Even so, the official Cuban version places the blame for the violation of the agreement made at the time with Pope Francis — within the spirit of this year’s Ordinary Jubilee — on the United States. Johana Tablada, deputy director general for the United States at the Cuban Ministry of Foreign Affairs, said on social media that it was the U.S. government that “failed to fulfill commitments made with Pope Francis” and that “Cuba did fulfill its part of the agreement.”

Although Havana has never stated that the Joe Biden administration was involved in the negotiations, the decision to order the releases came on the same day the U.S. government removed Cuba from the list of State Sponsors of Terrorism, six days before the Democrat left office. On his first day in the White House, Donald Trump returned Cuba to the list, among other things, for sheltering in Havana figures such as Joanne Deborah Chesimard (the well-known Assata Shakur) and Charles Hill, fugitives from justice whom U.S. authorities consider “terrorists.” Since January, the Trump administration has continued to issue a series of executive orders aimed at economically suffocating and isolating the island.
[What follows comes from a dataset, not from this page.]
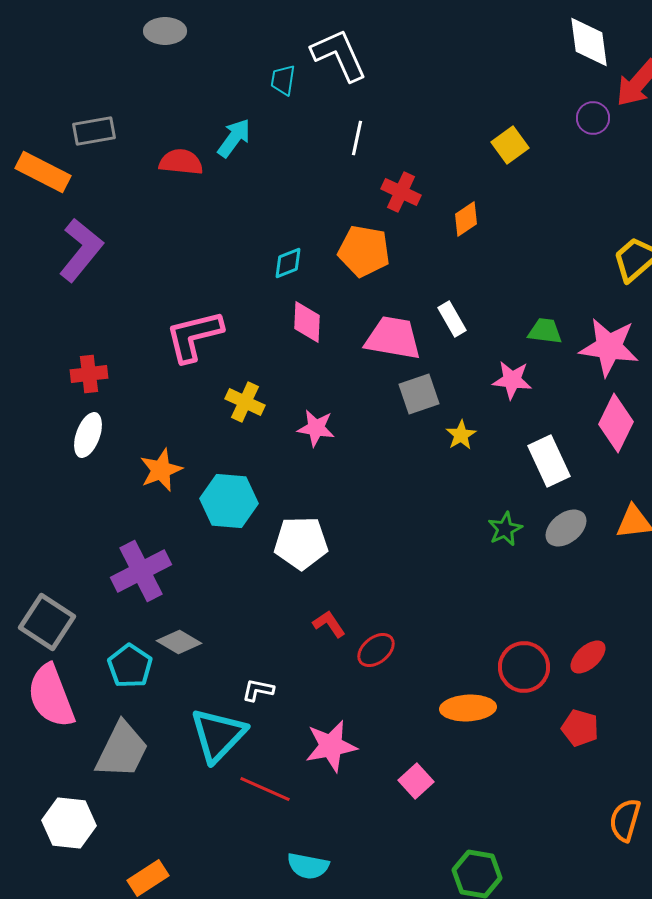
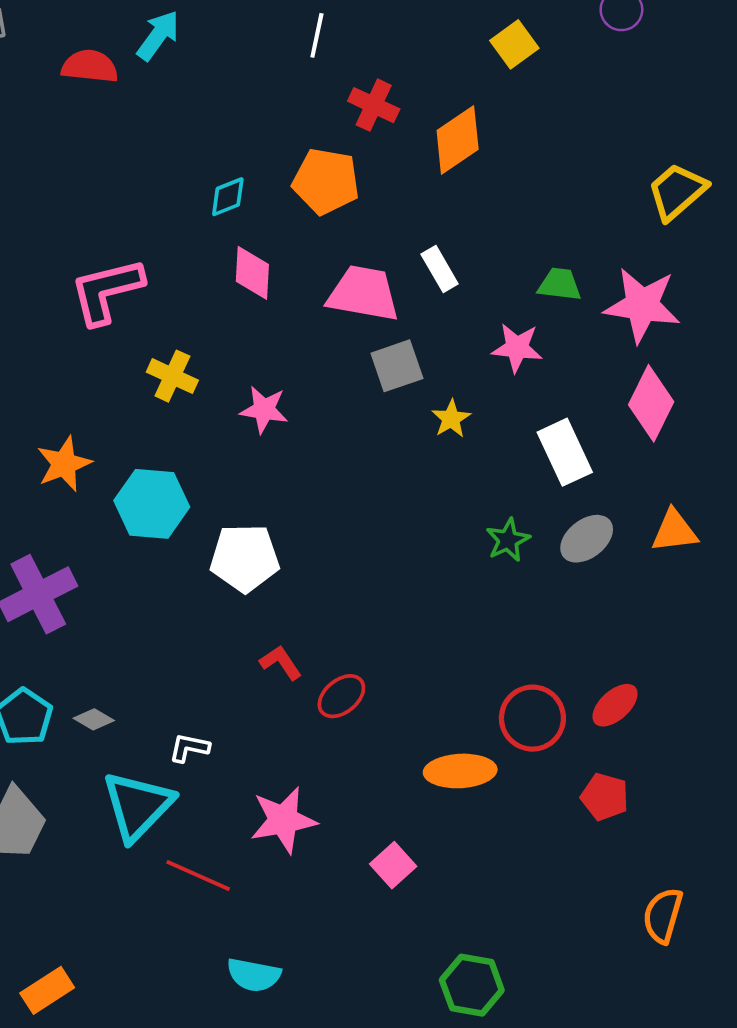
orange diamond: (466, 219) -> (458, 140), size x1.5
gray diamond: (179, 642) -> (94, 719), moved, size x0.7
In its latest memorandum, it insisted on demanding a review of human rights violations in Cuba and reports on political prisoners.
Although Archbishop Gallagher said during his visit to Havana that “the Cuban people can count on the Holy See for the common good of all Cubans,” the position of Pope Leo XIV remains unknown. He has traveled to the island twice and was seen in photos sharing the table with a Cuban family.
The three popes who preceded him in office also focused on the island. During the visit of John Paul II in 1998, Fidel Castro released some 200 people from prison. A total of 75 dissidents from the so-called Black Spring were released in 2010 after talks mediated by the Holy See. The same happened on the eve of Benedict XVI’s visit to Cuba in 2011 and that of Pope Francis in 2015. On the occasion of Leo XIV’s election, Cuban President Miguel Díaz-Canel let him know in a message that they shared “the desire to promote dialogue and peace.”
Amid the crisis facing the island, several religious institutions have raised their voices in response to the call to “do something to save Cuba.” Members of the Archdiocese of Santiago de Cuba recently made a plea to “those who hold the highest responsibilities when it comes to making decisions for the good of the nation.” “It is time to create a climate, free from internal and external pressures and conditions, where the structural, social, economic, and political changes that Cuba needs can be implemented,” they said.
Cires, of the OCDH, for his part, believes it is “crucial” that the Holy See “in some way support” the Cuban bishops’ message, “which underscores the need for structural changes in the political, economic, and social spheres.” “It is essential to find ways to ensure that the dignity and freedom of Cubans are respected,” he insisted.